(Consigne écrite 1):
Répondez, s'il vous plaît, à ces questions sur le texte consacré à Faguo :
(a) En quelle année la marque a-t-elle été créée ?
(b) Quelle fondation réalise ses bilans carbone ?
(c) De combien de tonnes ses émissions de CO2 par salarié ont-elles baissé en 5 ans ?
(Consigne écrite 2):
Recopiez fidèlement le passage du texte consacré à Faguo situé entre « Mon analyse se » et « politique de transparence. », ces deux bornes comprises.

(Texte source):
- - -
Faguo, marque engagée ou greenwashing ?
Bonjour et bienvenue à tous dans cette nouvelle édition.
Conscientes de l’intérêt grandissant des consommateurs dans l’engagement éco-responsable, de nombreuses marques de mode se définissent comme tel, tandis que la réalité est tout autre.
Mon objectif au travers de cette nouvelle édition ? Vous accompagnez dans le développement de votre analyse critique du greenwashing.
Faguo, marque engagée ou greenwashing ?
Ce mois-ci, j’analyse avec vous la politique RSE de la marque de prêt-à-porter, Faguo.
La politique RSE de Faguo est-elle en accord avec les défis dont fait face l’industrie de la mode aujourd’hui ? La communication de la marque est-elle en adéquation avec la promesse qu’elle propose ?
Les défis de l’industrie de la mode aujourd’hui :
Ce n’est plus un secret pour personne : la mode, ça pollue. L’urgence climatique n’est plus à démontrer et de nombreux consommateurs de mode en sont bien conscients. Ce secteur fait face à de nouveaux défis et doit repenser son modèle pour espérer, un jour, tendre vers plus de durabilité.
Les quatre grands défis du secteur de la mode :
La surproduction,
La surconsommation,
L’impact environnemental des transports,
Les conditions de travail des ouvriers.
La politique RSE Faguo :
Créée en 2009 par Nicolas ROHR et Frederic MUGNIER, Faguo s’est construite autour d’un constat simple : le secteur de la mode à un impact négatif fort sur notre planète car produire des vêtements émet des gaz à effet de serre responsables du réchauffement climatique. Pour empêcher un tel impact, il faut (ré)apprendre à produire et consommer différemment.
Société à mission et membre du club très fermé des Bcorp, Faguo s'est donnée pour mission d’ “Engager notre génération contre le dérèglement climatique”.
Cinq engagements ont été mis en place pour répondre à cette problématique :
Mesurer les émissions de CO2 de la marque,
les réduire,
les compenser,
accompagner les clients,
être transparent.
Mon analyse se divisera en trois blocs : La gestion des émissions de CO2 de la marque, son accompagnement des clients et sa politique de transparence.
Partie 1 : La politique RSE de Faguo est-elle en accord avec les défis dont fait face l’industrie de la mode aujourd’hui ?
1. La gestion des émissions de CO2 de la marque :
Afin de réduire son empreinte carbone, Faguo a mis en place une stratégie permettant de mieux gérer ses émissions de CO2. Cette gestion se divise en trois pôle :
Mesurer :
Avant de mettre en place des quelconques plans d’action pour réduire ses émissions, il est avant tout essentiel de connaître ses différentes sources d’émissions de CO2. C’est là que les “bilans carbones” interviennent. Ces bilans, réalisés par la Fondation Goodplanet, prennent en compte toutes les émissions directes et indirectes de Faguo
Ils ont été réalisés en 2010, 2015 et 2020. Le prochain sera réalisé en 2023.
Les résultats obtenus entre 2015 & 2020 sont déjà très encourageants :
-18% de CO2 par pièces moyenne Faguo en 5 ans.
-33% de CO2 par salarié, soit 22 tonnes de moins par salarié en 5 ans.
- - -
(Données fournies):

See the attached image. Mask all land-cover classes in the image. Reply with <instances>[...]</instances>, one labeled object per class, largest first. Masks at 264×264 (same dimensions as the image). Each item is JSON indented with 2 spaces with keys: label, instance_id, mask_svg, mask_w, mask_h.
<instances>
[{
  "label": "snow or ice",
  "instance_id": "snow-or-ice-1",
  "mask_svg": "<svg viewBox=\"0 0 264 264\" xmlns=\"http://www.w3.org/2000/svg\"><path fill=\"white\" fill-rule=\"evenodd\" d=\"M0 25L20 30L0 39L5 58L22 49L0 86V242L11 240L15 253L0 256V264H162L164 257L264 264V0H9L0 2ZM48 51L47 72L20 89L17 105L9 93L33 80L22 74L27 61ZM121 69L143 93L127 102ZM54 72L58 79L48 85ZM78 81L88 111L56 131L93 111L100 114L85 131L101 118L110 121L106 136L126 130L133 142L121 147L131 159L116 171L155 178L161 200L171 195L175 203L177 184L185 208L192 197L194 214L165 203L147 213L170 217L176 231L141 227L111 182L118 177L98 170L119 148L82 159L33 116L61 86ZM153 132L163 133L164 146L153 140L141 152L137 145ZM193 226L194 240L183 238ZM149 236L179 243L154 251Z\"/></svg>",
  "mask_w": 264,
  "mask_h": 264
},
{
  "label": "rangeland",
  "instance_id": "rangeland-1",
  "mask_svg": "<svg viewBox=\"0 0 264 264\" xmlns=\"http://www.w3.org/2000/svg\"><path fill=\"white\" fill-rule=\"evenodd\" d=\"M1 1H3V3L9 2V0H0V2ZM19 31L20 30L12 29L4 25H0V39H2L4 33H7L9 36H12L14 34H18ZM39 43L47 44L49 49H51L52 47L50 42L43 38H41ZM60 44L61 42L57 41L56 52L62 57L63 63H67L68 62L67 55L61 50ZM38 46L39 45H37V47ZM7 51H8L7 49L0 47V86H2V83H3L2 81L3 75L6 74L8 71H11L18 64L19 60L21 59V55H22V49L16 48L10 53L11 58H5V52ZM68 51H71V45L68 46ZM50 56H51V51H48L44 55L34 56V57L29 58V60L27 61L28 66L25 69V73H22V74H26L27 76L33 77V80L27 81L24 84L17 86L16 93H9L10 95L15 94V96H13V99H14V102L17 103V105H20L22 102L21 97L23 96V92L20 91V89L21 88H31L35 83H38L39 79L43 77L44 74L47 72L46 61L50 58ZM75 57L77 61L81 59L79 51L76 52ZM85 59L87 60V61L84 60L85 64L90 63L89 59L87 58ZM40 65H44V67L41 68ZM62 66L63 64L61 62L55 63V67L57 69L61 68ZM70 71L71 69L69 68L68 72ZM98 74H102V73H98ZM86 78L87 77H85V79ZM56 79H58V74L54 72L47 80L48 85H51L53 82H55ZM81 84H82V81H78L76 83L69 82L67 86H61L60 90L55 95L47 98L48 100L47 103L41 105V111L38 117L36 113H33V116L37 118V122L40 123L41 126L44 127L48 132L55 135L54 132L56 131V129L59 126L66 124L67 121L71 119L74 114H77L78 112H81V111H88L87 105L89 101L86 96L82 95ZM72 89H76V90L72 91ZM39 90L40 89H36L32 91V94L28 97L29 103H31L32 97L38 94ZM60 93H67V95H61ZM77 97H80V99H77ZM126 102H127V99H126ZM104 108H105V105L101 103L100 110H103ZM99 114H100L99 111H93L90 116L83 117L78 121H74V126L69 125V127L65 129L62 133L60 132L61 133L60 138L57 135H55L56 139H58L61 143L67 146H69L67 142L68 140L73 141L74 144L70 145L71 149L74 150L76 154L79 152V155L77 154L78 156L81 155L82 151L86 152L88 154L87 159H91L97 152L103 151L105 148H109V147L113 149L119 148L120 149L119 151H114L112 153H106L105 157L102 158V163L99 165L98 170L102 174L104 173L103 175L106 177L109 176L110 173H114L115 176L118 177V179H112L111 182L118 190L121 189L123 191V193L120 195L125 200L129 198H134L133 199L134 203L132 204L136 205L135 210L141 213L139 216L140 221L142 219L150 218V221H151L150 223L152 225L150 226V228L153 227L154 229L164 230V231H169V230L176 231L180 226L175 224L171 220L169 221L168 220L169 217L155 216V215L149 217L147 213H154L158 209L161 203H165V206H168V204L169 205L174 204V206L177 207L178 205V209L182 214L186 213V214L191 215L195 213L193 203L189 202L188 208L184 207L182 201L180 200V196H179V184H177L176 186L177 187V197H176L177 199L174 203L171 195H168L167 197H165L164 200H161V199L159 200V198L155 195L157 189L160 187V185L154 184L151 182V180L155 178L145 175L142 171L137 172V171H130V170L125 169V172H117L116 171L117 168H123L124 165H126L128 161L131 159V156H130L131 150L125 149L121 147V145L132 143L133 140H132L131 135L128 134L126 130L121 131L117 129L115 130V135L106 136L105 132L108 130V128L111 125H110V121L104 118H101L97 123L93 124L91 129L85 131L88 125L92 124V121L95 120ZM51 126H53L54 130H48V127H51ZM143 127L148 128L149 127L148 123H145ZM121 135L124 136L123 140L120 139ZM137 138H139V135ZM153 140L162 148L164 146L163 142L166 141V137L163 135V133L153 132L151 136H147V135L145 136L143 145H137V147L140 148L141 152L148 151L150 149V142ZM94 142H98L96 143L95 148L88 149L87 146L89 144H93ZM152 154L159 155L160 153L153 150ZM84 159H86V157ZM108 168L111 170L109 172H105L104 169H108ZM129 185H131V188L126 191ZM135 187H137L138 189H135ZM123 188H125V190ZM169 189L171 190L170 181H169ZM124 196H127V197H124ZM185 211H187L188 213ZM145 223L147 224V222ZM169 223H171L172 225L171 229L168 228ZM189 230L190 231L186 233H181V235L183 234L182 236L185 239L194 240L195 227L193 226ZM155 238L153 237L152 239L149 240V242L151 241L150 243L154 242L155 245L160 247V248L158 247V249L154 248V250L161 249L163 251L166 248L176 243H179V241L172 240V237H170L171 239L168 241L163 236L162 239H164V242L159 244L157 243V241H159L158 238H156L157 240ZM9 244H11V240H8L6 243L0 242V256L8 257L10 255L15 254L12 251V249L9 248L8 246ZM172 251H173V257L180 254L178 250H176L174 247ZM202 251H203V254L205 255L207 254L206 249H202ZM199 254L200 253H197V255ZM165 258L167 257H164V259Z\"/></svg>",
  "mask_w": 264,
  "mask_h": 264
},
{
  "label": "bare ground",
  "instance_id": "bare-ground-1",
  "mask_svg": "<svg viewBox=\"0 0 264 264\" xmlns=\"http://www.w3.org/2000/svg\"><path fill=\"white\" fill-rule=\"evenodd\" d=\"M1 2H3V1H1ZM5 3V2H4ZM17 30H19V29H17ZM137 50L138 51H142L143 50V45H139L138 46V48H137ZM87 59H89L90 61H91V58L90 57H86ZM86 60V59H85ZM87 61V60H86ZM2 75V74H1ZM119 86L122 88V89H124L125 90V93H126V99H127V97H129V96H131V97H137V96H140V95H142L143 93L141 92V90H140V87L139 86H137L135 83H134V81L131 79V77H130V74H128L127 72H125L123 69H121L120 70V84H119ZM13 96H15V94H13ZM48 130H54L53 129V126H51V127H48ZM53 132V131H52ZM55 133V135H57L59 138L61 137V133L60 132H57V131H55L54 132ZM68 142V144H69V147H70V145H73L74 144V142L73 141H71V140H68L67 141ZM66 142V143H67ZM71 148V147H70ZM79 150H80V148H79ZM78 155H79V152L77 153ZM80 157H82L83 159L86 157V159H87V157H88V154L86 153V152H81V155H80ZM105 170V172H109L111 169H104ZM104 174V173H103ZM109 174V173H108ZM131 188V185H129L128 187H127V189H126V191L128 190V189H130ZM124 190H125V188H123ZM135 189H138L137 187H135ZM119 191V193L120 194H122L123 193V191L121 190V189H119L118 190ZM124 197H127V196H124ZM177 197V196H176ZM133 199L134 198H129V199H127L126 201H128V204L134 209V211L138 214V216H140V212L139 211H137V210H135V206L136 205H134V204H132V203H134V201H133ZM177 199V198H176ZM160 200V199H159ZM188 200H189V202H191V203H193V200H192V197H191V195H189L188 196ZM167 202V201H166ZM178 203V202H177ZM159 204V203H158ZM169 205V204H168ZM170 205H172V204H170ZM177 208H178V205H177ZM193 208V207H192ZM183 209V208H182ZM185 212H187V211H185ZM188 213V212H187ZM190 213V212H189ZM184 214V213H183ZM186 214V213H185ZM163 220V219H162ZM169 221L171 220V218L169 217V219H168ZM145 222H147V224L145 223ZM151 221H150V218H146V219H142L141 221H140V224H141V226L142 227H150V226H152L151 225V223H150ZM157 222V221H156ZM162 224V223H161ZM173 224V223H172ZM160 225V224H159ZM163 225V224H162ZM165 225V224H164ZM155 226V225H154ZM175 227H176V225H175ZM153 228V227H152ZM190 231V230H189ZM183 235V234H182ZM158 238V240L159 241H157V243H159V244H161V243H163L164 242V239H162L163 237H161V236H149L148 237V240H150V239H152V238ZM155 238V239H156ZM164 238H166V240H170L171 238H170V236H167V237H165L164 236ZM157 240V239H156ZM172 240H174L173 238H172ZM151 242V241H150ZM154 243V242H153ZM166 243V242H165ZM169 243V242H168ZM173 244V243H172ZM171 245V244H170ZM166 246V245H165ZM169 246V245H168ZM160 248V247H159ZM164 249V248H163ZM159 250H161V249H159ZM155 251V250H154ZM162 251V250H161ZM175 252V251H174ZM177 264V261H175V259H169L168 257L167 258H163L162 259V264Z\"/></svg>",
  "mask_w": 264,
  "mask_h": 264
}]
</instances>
- - -
(Réponse produite 1):
(a) En 2009.
(b) La Fondation Goodplanet.
(c) De 22 tonnes.

(Réponse produite 2):
Mon analyse se divisera en trois blocs : La gestion des émissions de CO2 de la marque, son accompagnement des clients et sa politique de transparence.